GPU compute is billed by the hour. Every idle instance is wasted money.

## Monitor your spend

```bash theme={"theme":"github-dark"}
runcrate billing balance     # Current credit balance
runcrate billing usage       # Per-instance spending breakdown
runcrate ps                  # List running instances (all billing right now)
```

## Pick the right GPU

| Workload                 | Recommended GPU | Hourly cost |
| ------------------------ | --------------- | ----------- |
| Inference (7B-8B models) | RTX 4090        | \~\$0.35/hr |
| Inference (70B models)   | A100 80 GB      | \~\$1.60/hr |
| Fine-tuning (7B QLoRA)   | RTX 4090        | \~\$0.35/hr |
| Fine-tuning (70B QLoRA)  | A100 80 GB      | \~\$1.60/hr |
| Training (custom models) | H100            | \~\$2.50/hr |

```bash theme={"theme":"github-dark"}
runcrate instances types     # Browse GPUs and pricing
```

## Delete instances when done

```bash theme={"theme":"github-dark"}
runcrate instances delete <name>
runcrate ps                  # Verify nothing is left running
```

## Use volumes to avoid re-setup costs

Re-downloading models wastes 10-30 minutes of GPU time per session:

```bash theme={"theme":"github-dark"}
runcrate volumes create --name workspace --size 100
runcrate instances create --name dev --gpu RTX4090 --template ubuntu-devbox --storage workspace
```

Models and packages at `/workspace/` persist across deploys.

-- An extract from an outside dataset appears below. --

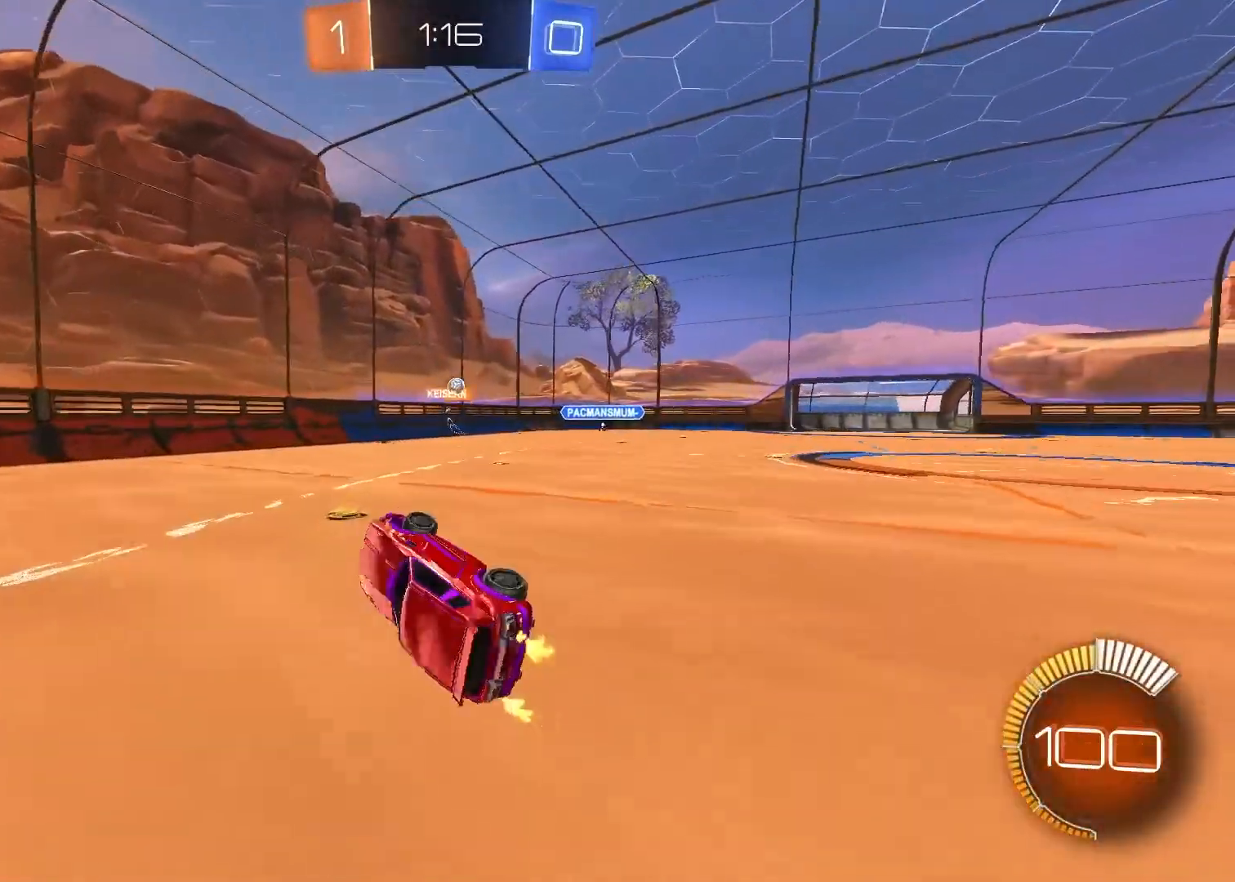
{"dt_ms": 500, "buttons": ["R2"], "left_stick": "up-right", "right_stick": "center", "events": [[67, "left_stick", "center"], [350, "left_stick", "up-right"]]}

## Right-size your instance

```bash theme={"theme":"github-dark"}
runcrate ssh <instance> -- nvidia-smi
```

| nvidia-smi reading           | Action                         |
| ---------------------------- | ------------------------------ |
| GPU-Util: 90%+, Memory: 80%+ | Correctly sized                |
| GPU-Util: 90%+, Memory: 40%  | Consider a GPU with less VRAM  |
| GPU-Util: 20%, Memory: 20%   | Overpaying — use a smaller GPU |

## Batch your work

Deploy, process, tear down — pay only for the minutes your job runs:

```bash theme={"theme":"github-dark"}
runcrate instances create --name batch --gpu A100 --template ubuntu-inference
runcrate cp ./inputs/ batch:/workspace/inputs/
runcrate ssh batch -- "cd /workspace && python process.py"
runcrate cp batch:/workspace/outputs/ ./outputs/
runcrate instances delete batch
```

## Use the Models API for light workloads

For inference under \~1,000 requests/day, the Models API is cheaper than a dedicated GPU:

```bash theme={"theme":"github-dark"}
curl https://api.runcrate.ai/v1/chat/completions \
  -H "Authorization: Bearer rc_live_YOUR_API_KEY" \
  -H "Content-Type: application/json" \
  -d '{
    "model": "meta-llama/Llama-3.1-8B-Instruct",
    "messages": [{"role": "user", "content": "Hello."}],
    "max_tokens": 128
  }'
```

## Quick checklist

* [ ] Run `runcrate ps` daily — kill anything not in use.
* [ ] Run `runcrate billing usage` weekly — spot unexpected charges early.
* [ ] Use volumes for models and data — avoid re-downloads.
* [ ] Match GPU to workload — check `nvidia-smi` utilization.
* [ ] Delete instances immediately after batch jobs complete.